About this exercise: Restate all entries exactly. Skip the images.

Source data:
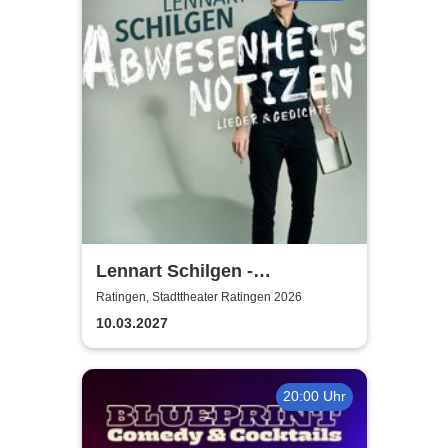
Lennart Schilgen -
Abwesenheitsnotizen
Ratingen, Stadttheater Ratingen 2026
10.03.2027
20:00 Uhr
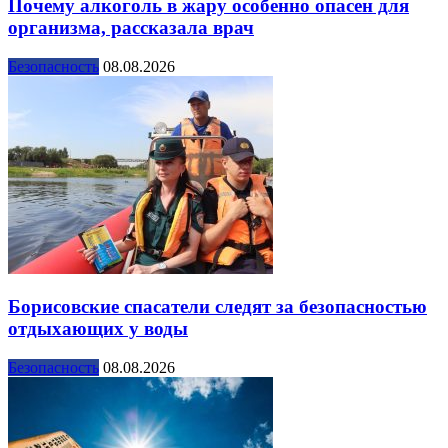
Почему алкоголь в жару особенно опасен для
организма, рассказала врач
Безопасность
08.08.2026
Борисовские спасатели следят за безопасностью
отдыхающих у воды
Безопасность
08.08.2026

Solution for this task:
Lennart Schilgen -
Abwesenheitsnotizen
Ratingen, Stadttheater Ratingen 2026
10.03.2027
20:00 Uhr
Почему алкоголь в жару особенно опасен для
организма, рассказала врач
Безопасность
08.08.2026
Борисовские спасатели следят за безопасностью
отдыхающих у воды
Безопасность
08.08.2026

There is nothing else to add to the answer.